Zugewanderte Menschen, die noch keine Arbeitserfahrung haben, unterstützen wir in Kooperation mit BolzanoSolidale beim Einstieg in die Arbeitswelt. Gemeinsam mit der Bezirksgemeinschaft Salten-Schlern fördern wir zudem die Arbeitseingliederung von Personen mit gesundheitlichen oder sozialen Vermittlungshindernissen. Die Beschäftigung ist auf maximal zwei Jahre angelegt. In dieser Zeit unterstützen wir wo nötig auch bei praktischen Schritten wie der Eröffnung eines Bankkontos, beim Kennenlernen der neuen Lebensumgebung, beim Erwerb beruflicher Fähigkeiten und bei der Integration in ein Team.

 

Wir schalten Anzeigen in „Zebra“, der Straßenzeitung für Südtirol. Der Kauf der Zeitung unterstützt Menschen in schwierigen Lebenssituationen und einen konstruktiven Journalismus mit Lokalbezug.

 

Bei Geschenken für Mitarbeitende etwa zum Saisonende oder beim Bergfest zur Saisonmitte sowie bei Weihnachtsaktionen für Stammgäste suchen wir gezielt nach Möglichkeiten, soziale Projekte zu unterstützen.
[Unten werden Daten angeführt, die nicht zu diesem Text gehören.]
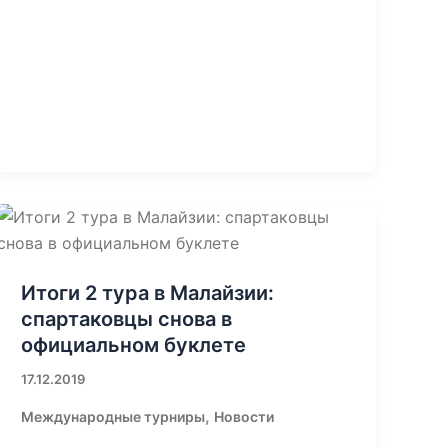
Итоги 2 тура в Малайзии:
спартаковцы снова в
официальном буклете
17.12.2019
,
Международные турниры
Новости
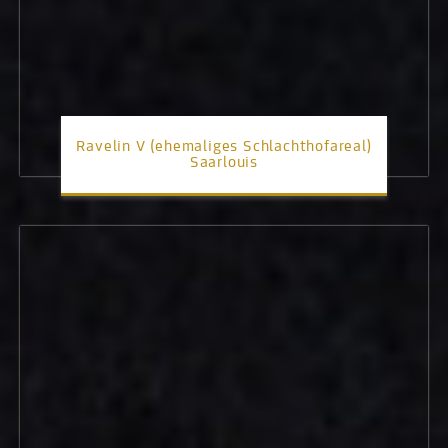
Ravelin V (ehemaliges Schlachthofareal)
Saarlouis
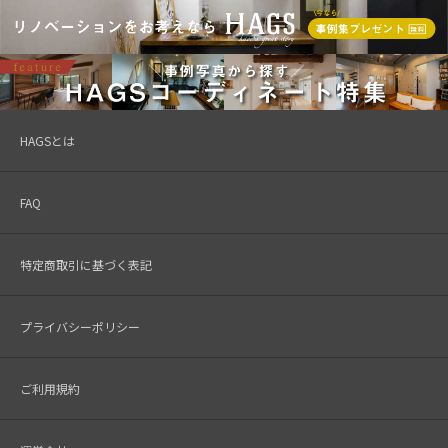
HAGSとは
FAQ
特定商取引に基づく表記
プライバシーポリシー
ご利用規約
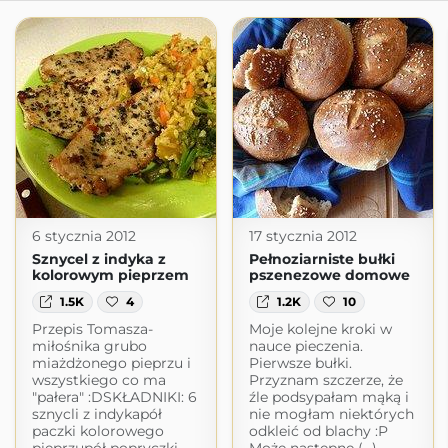
6 stycznia 2012
17 stycznia 2012
Sznycel z indyka z
Pełnoziarniste bułki
kolorowym pieprzem
pszenezowe domowe
1.5K
4
1.2K
10
Przepis Tomasza-
Moje kolejne kroki w
miłośnika grubo
nauce pieczenia.
miażdżonego pieprzu i
Pierwsze bułki.
wszystkiego co ma
Przyznam szczerze, że
"pałera" :DSKŁADNIKI: 6
źle podsypałam mąką i
sznycli z indykapół
nie mogłam niektórych
paczki kolorowego
odkleić od blachy :P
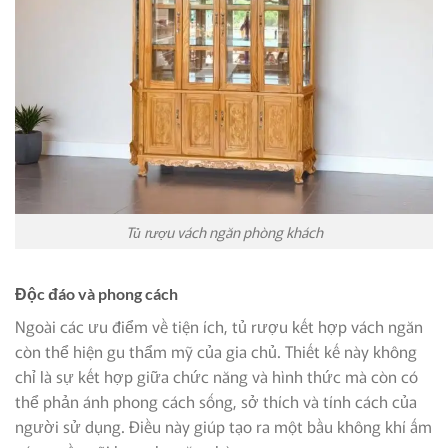
Tủ rượu vách ngăn phòng khách
Độc đáo và phong cách
Ngoài các ưu điểm về tiện ích, tủ rượu kết hợp vách ngăn
còn thể hiện gu thẩm mỹ của gia chủ. Thiết kế này không
chỉ là sự kết hợp giữa chức năng và hình thức mà còn có
thể phản ánh phong cách sống, sở thích và tính cách của
người sử dụng. Điều này giúp tạo ra một bầu không khí ấm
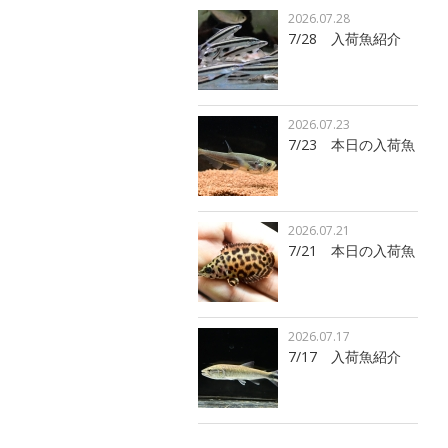
2026.07.28
7/28 入荷魚紹介
2026.07.23
7/23 本日の入荷魚
2026.07.21
7/21 本日の入荷魚
2026.07.17
7/17 入荷魚紹介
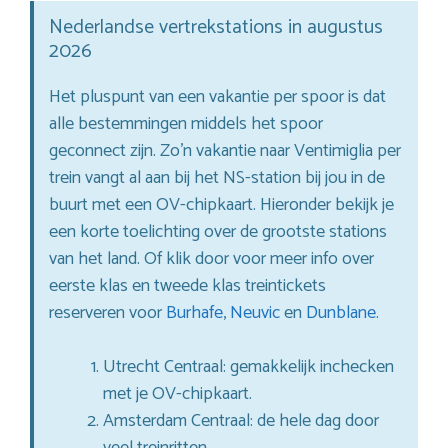
Nederlandse vertrekstations in augustus
2026
Het pluspunt van een vakantie per spoor is dat
alle bestemmingen middels het spoor
geconnect zijn. Zo’n vakantie naar Ventimiglia per
trein vangt al aan bij het NS-station bij jou in de
buurt met een OV-chipkaart. Hieronder bekijk je
een korte toelichting over de grootste stations
van het land. Of klik door voor meer info over
eerste klas en tweede klas treintickets
reserveren voor
Burhafe
,
Neuvic
en
Dunblane
.
Utrecht Centraal: gemakkelijk inchecken
met je OV-chipkaart.
Amsterdam Centraal: de hele dag door
veel treinritten.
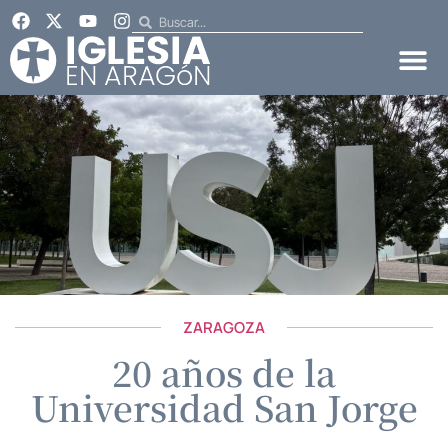
ZARAGOZA
20 años de la
Universidad San Jorge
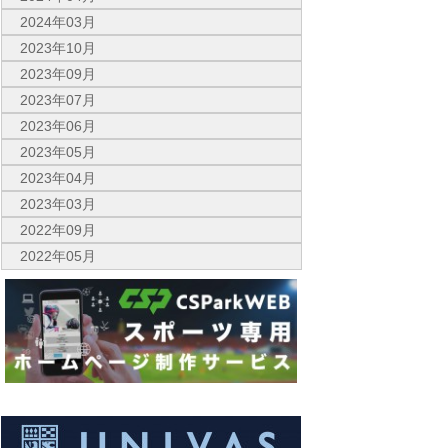
2024年03月
2023年10月
2023年09月
2023年07月
2023年06月
2023年05月
2023年04月
2023年03月
2022年09月
2022年05月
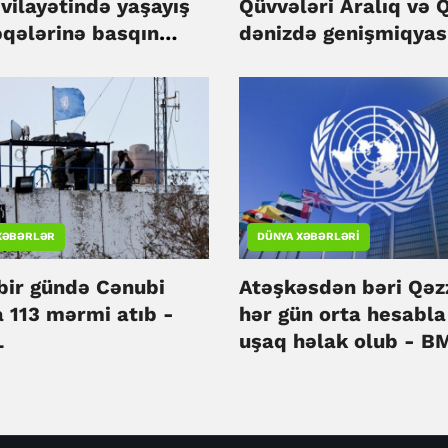
vilayətində yaşayış
Qüvvələri Aralıq və Q
qələrinə basqın
dənizdə genişmiqyas
ər
təlim keçirib
XƏBƏRLƏR
DÜNYA XƏBƏRLƏRI
 bir gündə Cənubi
Atəşkəsdən bəri Qəz
a 113 mərmi atıb -
hər gün orta hesabla
L
uşaq həlak olub - B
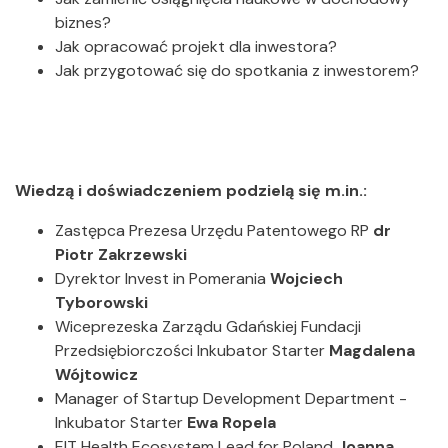
biznes?
Jak opracować projekt dla inwestora?
Jak przygotować się do spotkania z inwestorem?
Wiedzą i doświadczeniem podzielą się m.in.:
Zastępca Prezesa Urzędu Patentowego RP
dr
Piotr Zakrzewski
Dyrektor Invest in Pomerania
Wojciech
Tyborowski
Wiceprezeska Zarządu Gdańskiej Fundacji
Przedsiębiorczości Inkubator Starter
Magdalena
Wójtowicz
Manager of Startup Development Department -
Inkubator Starter
Ewa Ropela
EIT Health Ecosystem Lead for Poland
Joanna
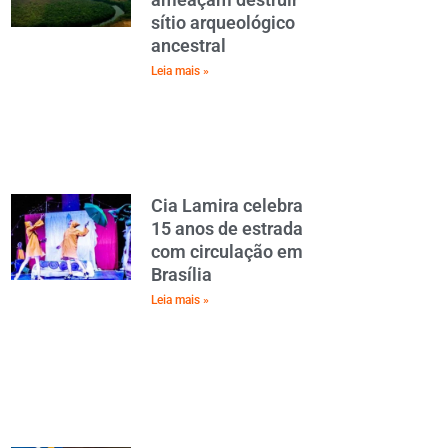
sítio arqueológico
ancestral
Leia mais »
Cia Lamira celebra
15 anos de estrada
com circulação em
Brasília
Leia mais »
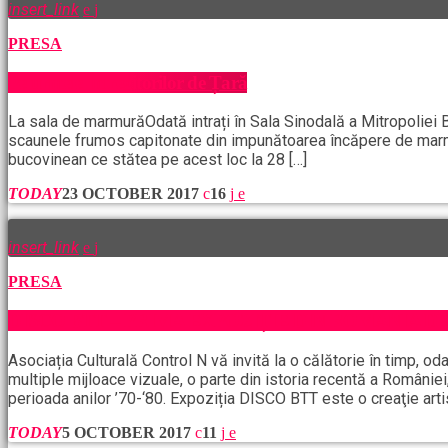
insert_link
PRESA
Pe urmele Întregitorilor de Țară
La sala de marmurăOdată intrați în Sala Sinodală a Mitropoliei B
scaunele frumos capitonate din impunătoarea încăpere de marmu
bucovinean ce stătea pe acest loc la 28 […]
TODAY
23 OCTOBER 2017
16
insert_link
PRESA
DISCO BTT – PRIMA EXPOZIȚIE DIN ROMÂNIA 
Asociația Culturală Control N vă invită la o călătorie în timp, 
multiple mijloace vizuale, o parte din istoria recentă a Românie
perioada anilor ’70-‘80. Expoziția DISCO BTT este o creaţie artist
TODAY
5 OCTOBER 2017
11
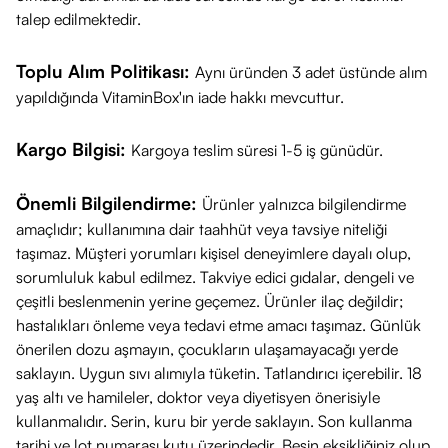
talep edilmektedir.
Toplu Alım Politikası:
Aynı üründen 3 adet üstünde alım
yapıldığında VitaminBox'ın iade hakkı mevcuttur.
Kargo Bilgisi:
Kargoya teslim süresi 1-5 iş günüdür.
Önemli Bilgilendirme:
Ürünler yalnızca bilgilendirme
amaçlıdır; kullanımına dair taahhüt veya tavsiye niteliği
taşımaz. Müşteri yorumları kişisel deneyimlere dayalı olup,
sorumluluk kabul edilmez. Takviye edici gıdalar, dengeli ve
çeşitli beslenmenin yerine geçemez. Ürünler ilaç değildir;
hastalıkları önleme veya tedavi etme amacı taşımaz. Günlük
önerilen dozu aşmayın, çocukların ulaşamayacağı yerde
saklayın. Uygun sıvı alımıyla tüketin. Tatlandırıcı içerebilir. 18
yaş altı ve hamileler, doktor veya diyetisyen önerisiyle
kullanmalıdır. Serin, kuru bir yerde saklayın. Son kullanma
tarihi ve lot numarası kutu üzerindedir. Besin eksikliğiniz olup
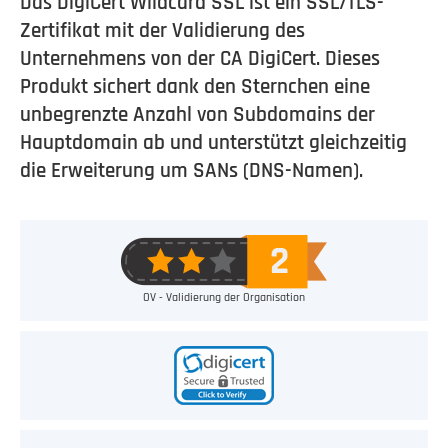
Das DigiCert Wildcard SSL ist ein SSL/TLS-
Zertifikat mit der Validierung des
Unternehmens von der CA DigiCert. Dieses
Produkt sichert dank den Sternchen eine
unbegrenzte Anzahl von Subdomains der
Hauptdomain ab und unterstützt gleichzeitig
die Erweiterung um SANs (DNS-Namen).
OV - Validierung der Organisation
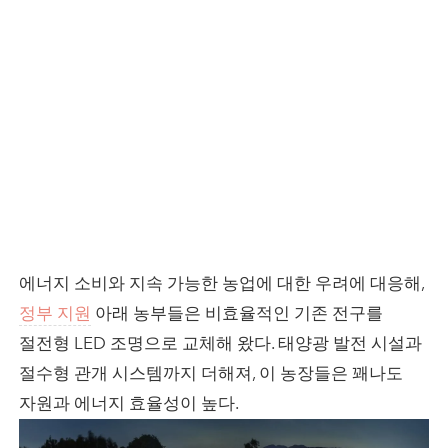
에너지 소비와 지속 가능한 농업에 대한 우려에 대응해,
정부 지원
아래 농부들은 비효율적인 기존 전구를
절전형 LED 조명으로 교체해 왔다. 태양광 발전 시설과
절수형 관개 시스템까지 더해져, 이 농장들은 꽤나도
자원과 에너지 효율성이 높다.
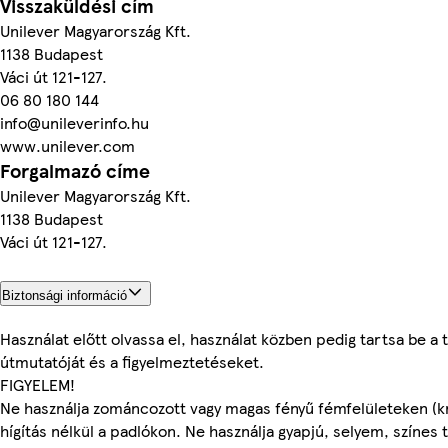
Visszaküldési cím
Unilever Magyarország Kft.
1138 Budapest
Váci út 121-127.
06 80 180 144
info@unileverinfo.hu
www.unilever.com
Forgalmazó címe
Unilever Magyarország Kft.
1138 Budapest
Váci út 121-127.
Biztonsági információ
Használat előtt olvassa el, használat közben pedig tartsa be a
útmutatóját és a figyelmeztetéseket.
FIGYELEM!
Ne használja zománcozott vagy magas fényű fémfelületeken (k
hígítás nélkül a padlókon. Ne használja gyapjú, selyem, színes t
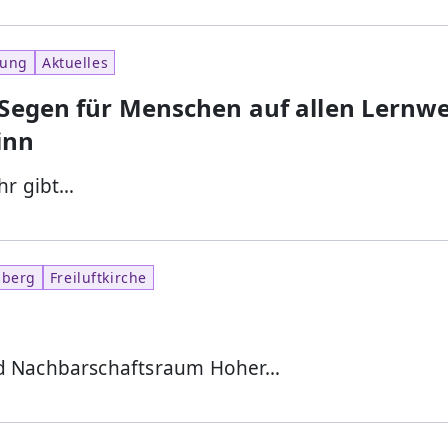
dung
Aktuelles
 Segen für Menschen auf allen Lernw
inn
hr gibt…
sberg
Freiluftkirche
n
nd Nachbarschaftsraum Hoher…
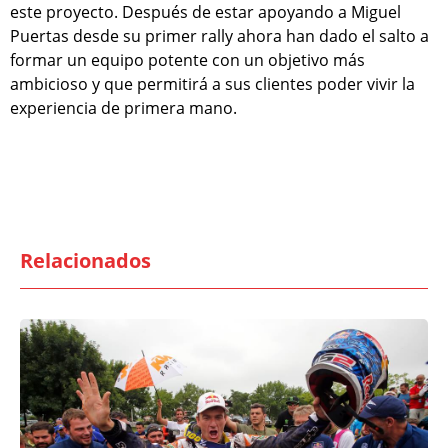
este proyecto. Después de estar apoyando a Miguel
Puertas desde su primer rally ahora han dado el salto a
formar un equipo potente con un objetivo más
ambicioso y que permitirá a sus clientes poder vivir la
experiencia de primera mano.
Relacionados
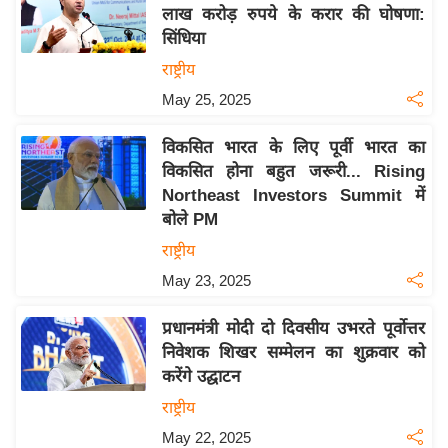
य
लाख करोड़ रुपये के करार की घोषणा:
ब
सिंधिया
ज
राष्ट्रीय
ट
May 25, 2025
खे
ल
विकसित भारत के लिए पूर्वी भारत का
विकसित होना बहुत जरूरी... Rising
क्रि
Northeast Investors Summit में
के
बोले PM
ट
राष्ट्रीय
I
May 23, 2025
P
L
प्रधानमंत्री मोदी दो दिवसीय उभरते पूर्वोत्तर
2
निवेशक शिखर सम्मेलन का शुक्रवार को
0
करेंगे उद्घाटन
2
राष्ट्रीय
6
May 22, 2025
क्रा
Beispiele sind Panettone zugunsten von Nemo (Förderverein für chronisch-komplex kranke Kinder in Südtirol), ein Beitrag pro Stammgast an GEA das Frauenhaus in Bozen , der Verkauf von gebrauchten Büchern an den Campinggästen, wo der Erlös an das Dormizil (Nachtquartier für obdachlose Menschen) geht, sowie die Unterstützung einer Bergbauernfamilie in einer schwierigen Situation durch Kauf von deren Produkten als Geschenk für die Mitarbeiter.